One of my life’s greatest joys is found in my children. I am so grateful that I get to be the one to raise them. I would do anything for them. It is through this strong maternal bond, that I found satya sneaking in. I have actually started to notice where my truth is beginning to impact my children’s lives. It impacts my oldest son the most, because he is at an age (6) where he is gaining independence, and at times, I feel that I know what he needs better than anyone. I believe that as his mother, I will be able to protect him. What I am starting to realize though, is that my truth knows nothing about his truth, and that even at such a young age, he has the ability to live his life in a way that is uniquely his own, and who am I to dull that spark? If I raise him to feel that who he is is better hidden, than I am doing so much more damage than he would making the mistakes we all make as we grow. If I were to tell him that he is to contain bits of himself in order to fit in or make a team, then I am telling him that he is not okay being exactly who he is. My children are young enough to be full of wonder and excitement with what life has to offer. It is the adults in their lives that can ultimately make or break them. Lately, I am consciously trying to make sure I allow them to just be.

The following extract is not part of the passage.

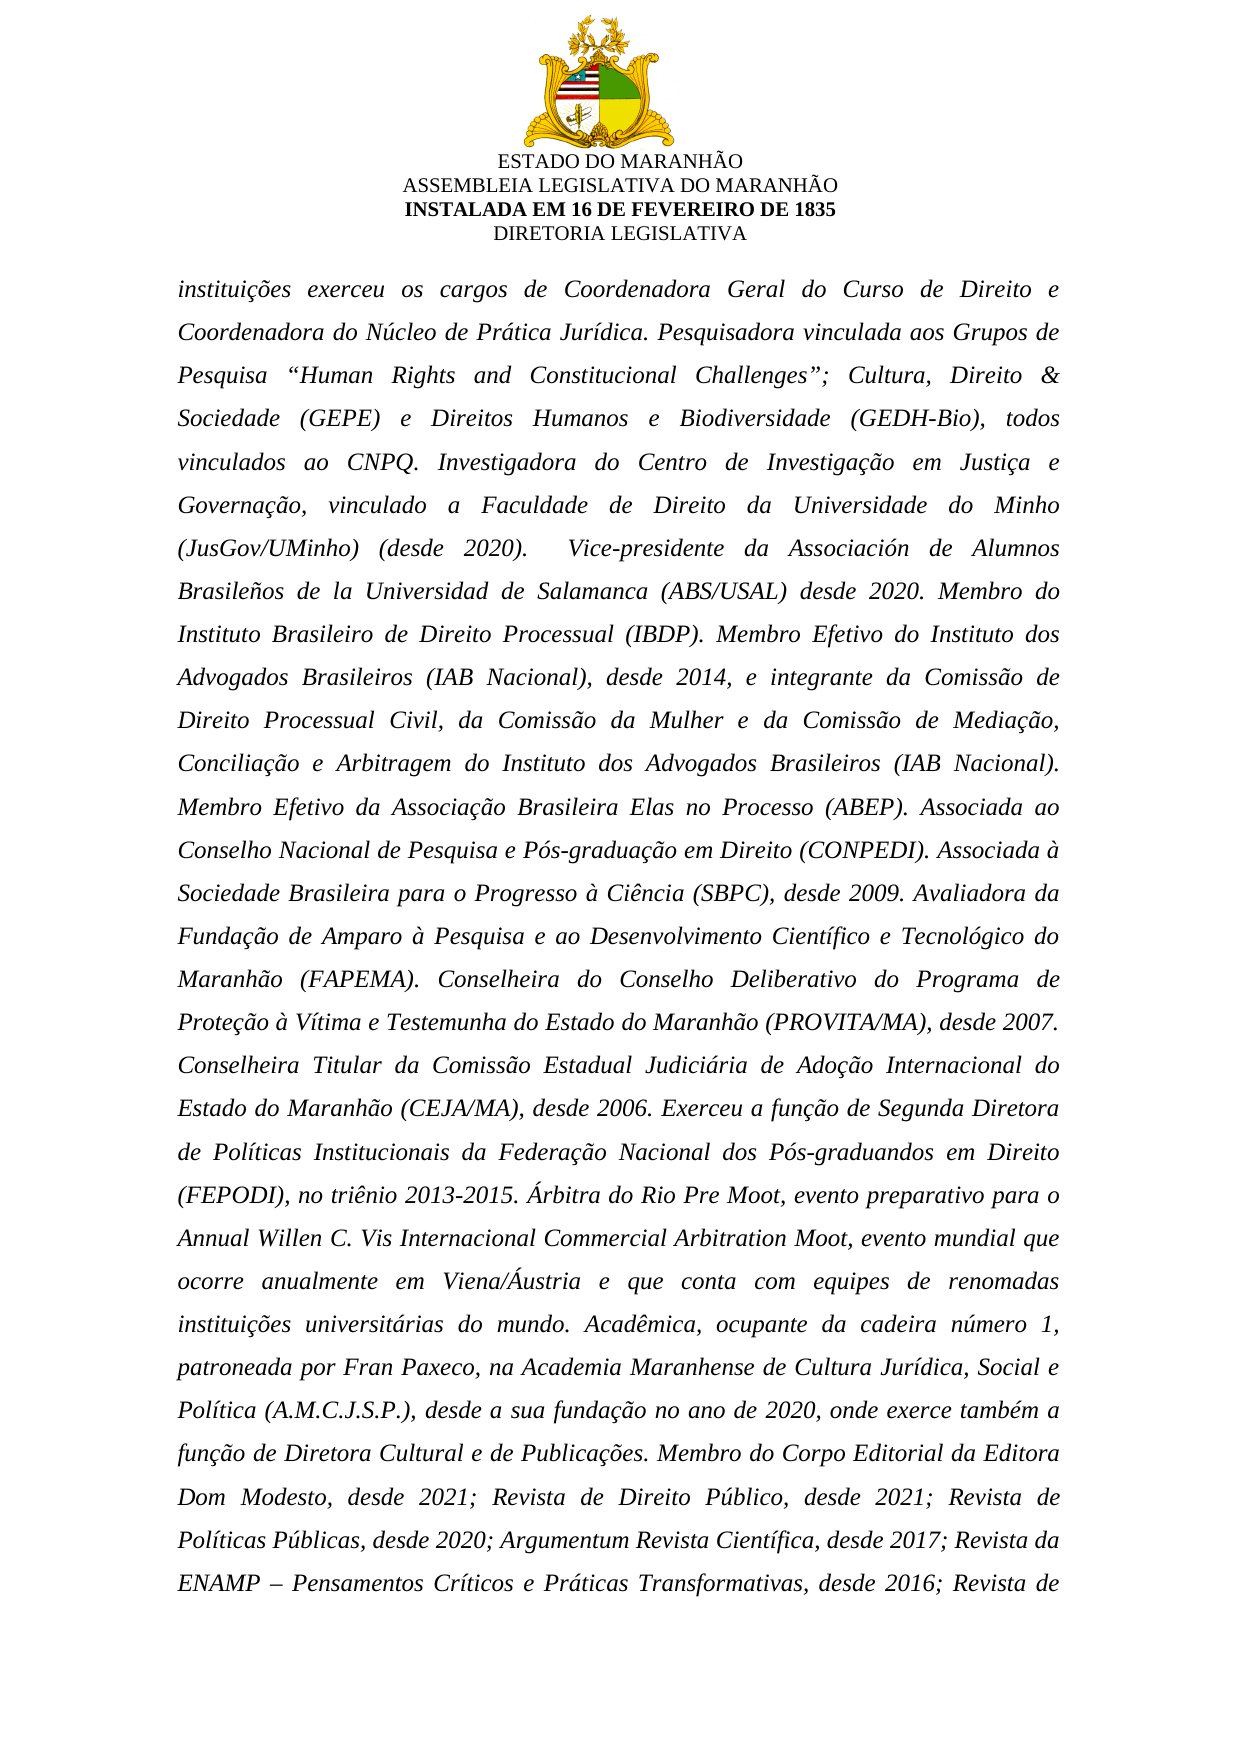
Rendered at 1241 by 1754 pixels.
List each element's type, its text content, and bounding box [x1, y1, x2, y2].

picture [523, 14, 680, 150]
text É professora adjunta, lotada no Departamento de Direito da Universidade Federal do Maranhão (UFMA/BR), aprovada em segundo lugar em concurso de provas e títulos (2009), onde leciona nos cursos de graduação e de pós-graduação em Direito. Pós-doutora em Direitos Humanos (2018) e em Direitos Sociais (2019) pela Universidade de Salamanca (USAL/ES). Doutora em Políticas Públicas pela Universidade Federal do Maranhão (UFMA/BR) (2016). Atualmente, desenvolve o seu segundo doutorado em Direito Processual Civil, na Universidade de Salamanca (USAL/ES). Mestre em Políticas Públicas pela Universidade Federal do Maranhão (UFMA/BR) (2008). Pós-graduada Lato Sensu em Direito da Propriedade Intelectual pela Pontifícia Universidade Católica do Rio de Janeiro (PUC-Rio/BR) (2002). Diplomou-se em Direito pela Pontifícia Universidade Católica do Rio de Janeiro (PUC-Rio/BR) (2000). Exerceu atividade docente na Escola Superior do Ministério Público do Estado do Maranhão (ESMP/MA), na Universidade Salgado de Oliveira (UNIVERSO/RJ), na Universidade Santa Úrsula/RJ, na Universidade Ceuma/MA e na Faculdade São Luís/Faculdade Estácio de Sá (FACSLZ/MA), nas duas últimas instituições exerceu os cargos de Coordenadora Geral do Curso de Direito e Coordenadora do Núcleo de Prática Jurídica. Pesquisadora vinculada aos Grupos de Pesquisa “Human Rights and Constitucional Challenges”; Cultura, Direito & Sociedade (GEPE) e Direitos Humanos e Biodiversidade (GEDH-Bio), todos vinculados ao CNPQ. Investigadora do Centro de Investigação em Justiça e Governação, vinculado a Faculdade de Direito da Universidade do Minho (JusGov/UMinho) (desde 2020). Vice-presidente da Associación de Alumnos Brasileños de la Universidad de Salamanca (ABS/USAL) desde 2020. Membro do Instituto Brasileiro de Direito Processual (IBDP). Membro Efetivo do Instituto dos Advogados Brasileiros (IAB Nacional), desde 2014, e integrante da Comissão de Direito Processual Civil, da Comissão da Mulher e da Comissão de Mediação, Conciliação e Arbitragem do Instituto dos Advogados Brasileiros (IAB Nacional). Membro Efetivo da Associação Brasileira Elas no Processo (ABEP). Associada ao Conselho Nacional de Pesquisa e Pós-graduação em Direito (CONPEDI). Associada à Sociedade Brasileira para o Progresso à Ciência (SBPC), desde 2009. Avaliadora da Fundação de Amparo à Pesquisa e ao Desenvolvimento Científico e Tecnológico do Maranhão (FAPEMA). Conselheira do Conselho Deliberativo do Programa de Proteção à Vítima e Testemunha do Estado do Maranhão (PROVITA/MA), desde 2007. Conselheira Titular da Comissão Estadual Judiciária de Adoção Internacional do Estado do Maranhão (CEJA/MA), desde 2006. Exerceu a função de Segunda Diretora de Políticas Institucionais da Federação Nacional dos Pós-graduandos em Direito (FEPODI), no triênio 2013-2015. Árbitra do Rio Pre Moot, evento preparativo para o Annual Willen C. Vis Internacional Commercial Arbitration Moot, evento mundial que ocorre anualmente em Viena/Áustria e que conta com equipes de renomadas instituições universitárias do mundo. Acadêmica, ocupante da cadeira número 1, patroneada por Fran Paxeco, na Academia Maranhense de Cultura Jurídica, Social e Política (A.M.C.J.S.P.), desde a sua fundação no ano de 2020, onde exerce também a função de Diretora Cultural e de Publicações. Membro do Corpo Editorial da Editora Dom Modesto, desde 2021; Revista de Direito Público, desde 2021; Revista de Políticas Públicas, desde 2020; Argumentum Revista Científica, desde 2017; Revista da ENAMP – Pensamentos Críticos e Práticas Transformativas, desde 2016; Revista de Política Judiciária, Gestão e Administração da Justiça, desde 2017; Revista de Formas Consensuais de Solução de Conflitos, desde 2017. Revisora de Periódico da Revista da Faculdade de Direito de São Bernardo do Campo (SP), desde 2018 e da Revista da Advocacia Geral da União (AGU), desde 2017. Membro do Conselho Consultivo da Revista dos Estudantes de Direito da Universidade de Brasília (RED/UnB). Recebeu homenagem da Câmara Municipal de São Luís/MA por sua contribuição, comprometimento e dedicação para o aprimoramento e disseminação da Educação Superior em São Luís do Maranhão, em 2011. Agraciada com Menção Honrosa Prêmio Fapema Maria Aragão, na categoria Tese de Doutorado em 2016, cuja obra foi selecionada pelo Conselho da Justiça Federal para publicação na Série Monografias do CEJ – Centro de Estudos Judiciários, no ano de 2017, por tratar de tema relevante para a Justiça Federal, em especial, ou para o Poder Judiciário, em geral. [177, 274, 1063, 1597]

Recently, we were debating on whether or not we were going to put our son through more hockey training this summer in order to keep him competitive with the kids he has played hockey with for the last two years. My husband and I really thought things through and thought if he really loved it, we would find a way to make it work. One day, I asked my son whether or not he loved hockey (like we thought), or just liked it – to our surprise, hockey was a like. We met our truth and realized that we were the ones wanting him to follow through with his teammates and really, he is just happy to keep on keeping on, no need for the pressure to be put on him through on ice training all year long.
You can see this sort of “ownership of truth” coming from caregivers of any sort (parents, grandparents, guardians) – we see this when families are going through divorce or an illness, when we have a life decision that needs to be made. We seem to think that because we know how much things can hurt, that we are best to protect our children and make decisions for them. What we are forgetting though, is that it isn’t our lives. Even a 4 year old can make important decisions for themselves. A lot of the times, what we think is causing them grief really isn’t.
We live is a society that has children over scheduled and over protected. Even though every loved one has their child’s best interest in mind, we need to be mindful that we are raising kids that can be resilient and make a life for themselves. If we don’t teach our children that life is full of ups and downs, and give them the skills they need to ride those waves, we are causing more harm than good. If our children never hurt themselves by falling down and get bumped and bruised, we are setting them up with unrealistic expectations. When we make decisions for them based on our needs and not theirs, we end up teaching them that they are unable to make decisions for themselves. When we rescue them from the consequences of their own actions, we are teaching them that they do not need to be accountable for their own behaviour.
When we raise our children, we need to take a good look at whether or not what we are doing is based on our own needs and what is truly based on their needs. As I look back and start asking my son specific questions, I have realized how many decisions were made based on the needs of my husband and I, rather than our children. Now, when I feel our children need something, I make sure to sit on it for a bit and really check in as to whose needs are truly being met, and I am surprised at how often it is mine. It has been a tough pill to swallow at times, but in the end, they are all that matters.